Government advisor Dr Raghib Ali has dismissed claims that structural racism is behind the disproportionately high Covid-19 mortality rates in Black, Asian, and Minority Ethnic (BAME) communities.
Speaking at the briefing of a new quarterly report investigating Covid-19 disparities newly appointed expert Dr Ali said that: “Structural racism is not a reasonable explanation.”
Adding that ethnicity should not drive resource allocation, but instead the Government should focus individually and on attributive factors such as occupation, housing, and health problems.
"If structural racism was an important problem, not saying it doesn’t exist, but if it was an important problem in healthcare outcomes, you’d expect it to be reflected not just in Covid but with other outcomes as well."
Minister for Equalities, Kemi Badenoch MP, announced the findings of the new report and £4.3m worth of funding for six new research projects analysing the links between Covid-19 and ethnicity, and updated guidelines for employers.
He said that: “Today’s report marks an important first step in our journey to understand and tackle the disproportionate impact of Covid. I remain committed to doing everything possible to beat back this virus.”
Essentially this new report is a response to the significant and growing body of research and anecdotal evidence that has suggested that there is a strong relationship between ethnicity and Covid-19 cases and related mortality.
Socioeconomic, structural racism, or genetical?
During the first wave of the pandemic more than 90% of doctors who died from the virus were from the BAME community. And earlier this year ICNARC data established that, compared to their demographical percentage, BAME people were more than doubly overrepresented in hospital admissions – consequently from developing more acute symptoms from the virus.
Additionally research published by Public Health England in August also causally connected Covid-19 with ethnicity – reporting that there was a higher risk of death for all ethnicity minority groups between 10-50%. However, the relationship between ethnicity and health seems to be complex, which PHE discussed by attributing socioeconomic, and lifestyle and genetical health factors as potential contributory reasons for those figures.
Although the relevance of socioeconomic factors was challenged last week when the ONS updated their statistics on the relationship between Covid-19 deaths and ethnicity. And again, concluded that the data collected strongly associated that all ethnic minority groups (other than Chinese) with a higher mortality rate, than the white population.
But when attributive factors, such as geography, socioeconomic, and pre-existing health conditions were adjusted for - all minority ethnic groups (other than Chinese, and Bangladeshi and mixed ethnicity group females) retained a disproportion risk. And especially for those from a black African background who are at a higher risk by 2.5 for males and by 2.1 for females.

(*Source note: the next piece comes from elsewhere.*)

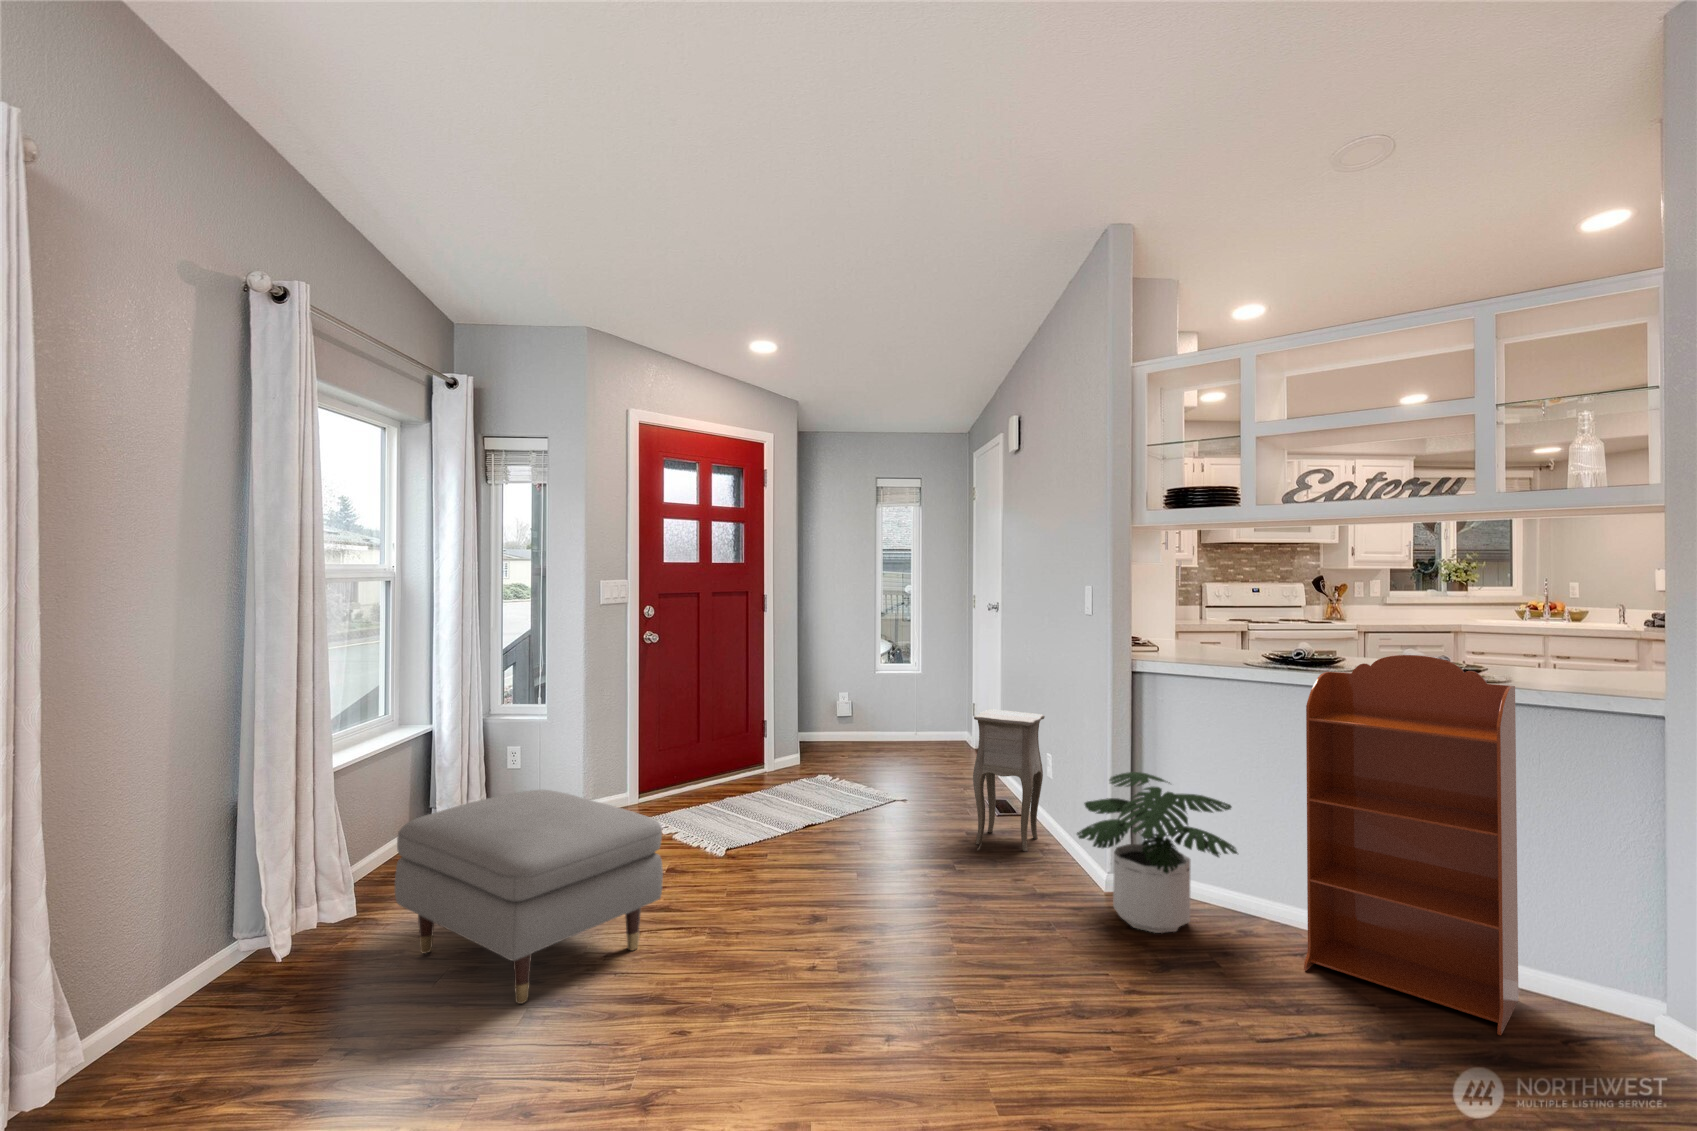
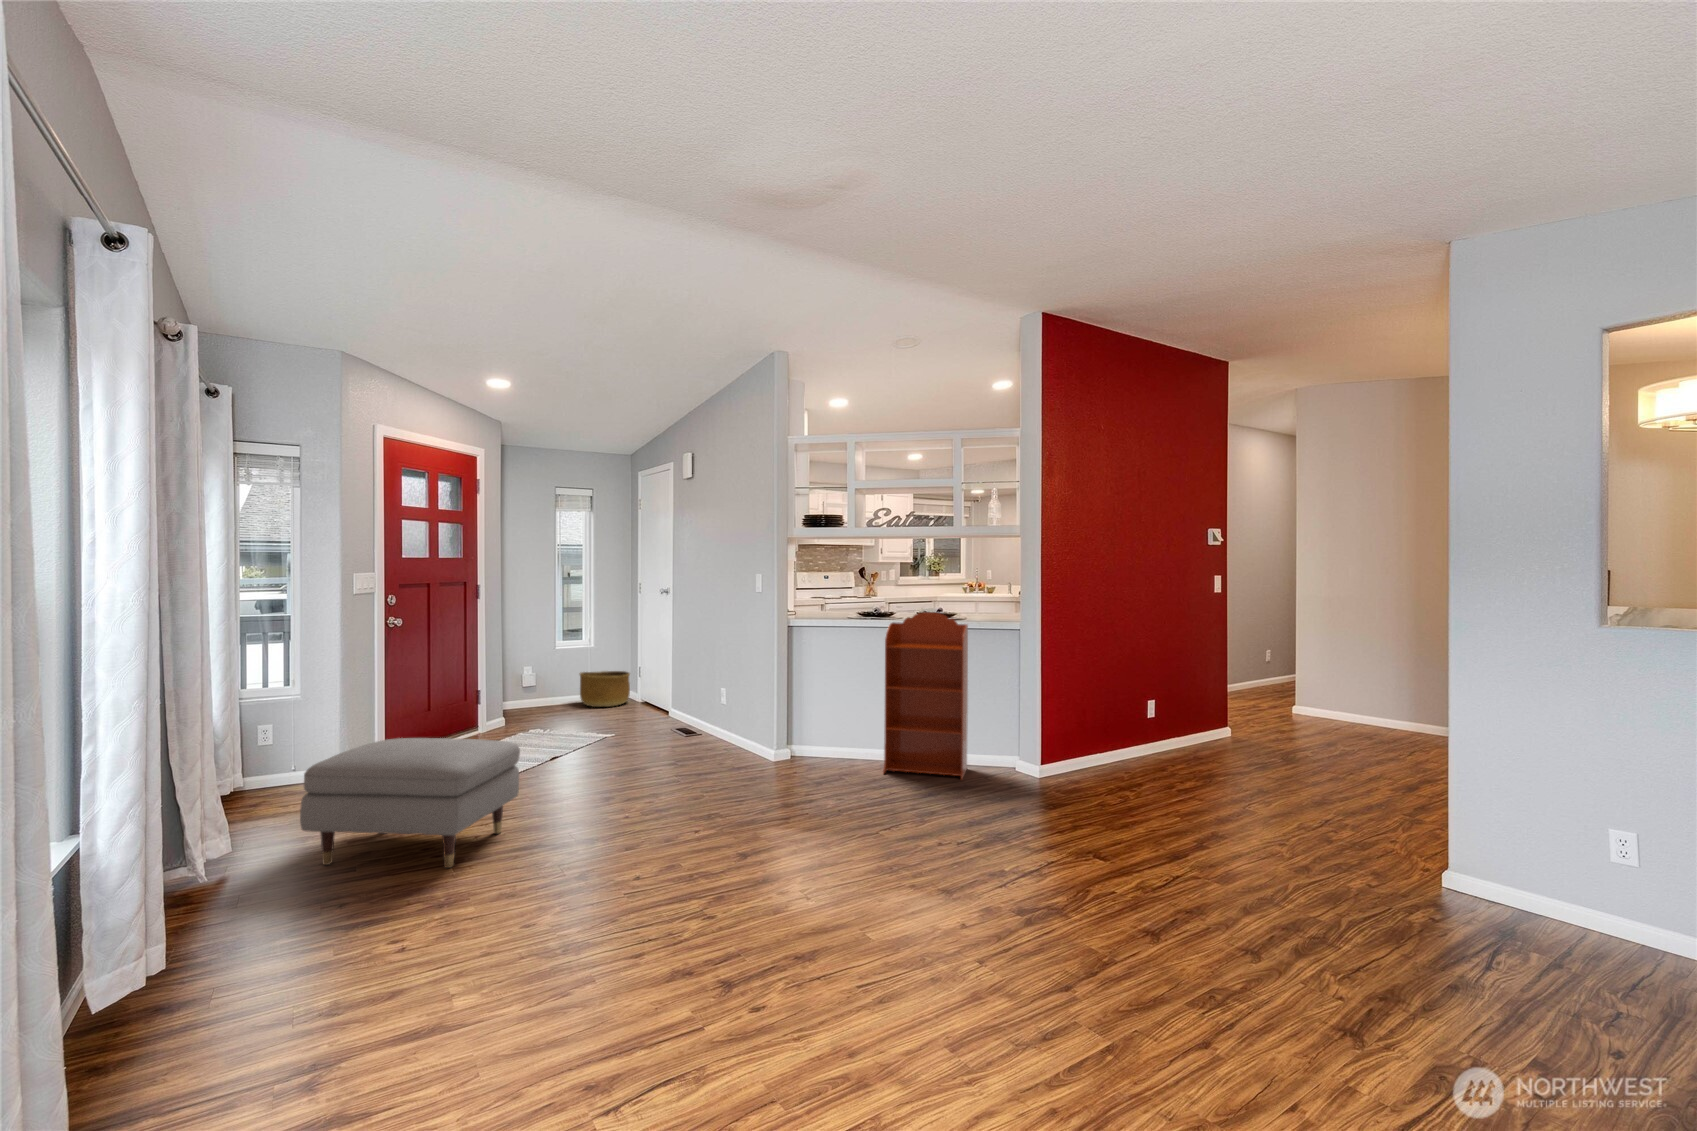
basket: none [898,707,959,754] -> present [580,671,630,707]
side table: present [973,709,1045,851] -> none [683,661,726,753]
potted plant: present [1077,772,1237,933] -> none [765,687,854,773]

These adjusted results also contrasted the risk factors contained in the Covid disparities report, which emphasised socioeconomic factors over health or structural problems - highlighting that ethnic minorities tend to live in harder hit urban areas, live in larger households, and are potentially more likely have occupations that carry a high risk of infection.
Referencing the report Dr Chaand Nagpaul, BMA council chair, said that: “It notes the social and economic factors linked to the worrying trend we have seen over the course of the pandemic – including overcrowded housing, deprivation and employment in low-paid frontline jobs – but it’s very thin on detail on how it plans to address these deeply entrenched inequalities… A ‘progress report’ will not save lives. But action will.”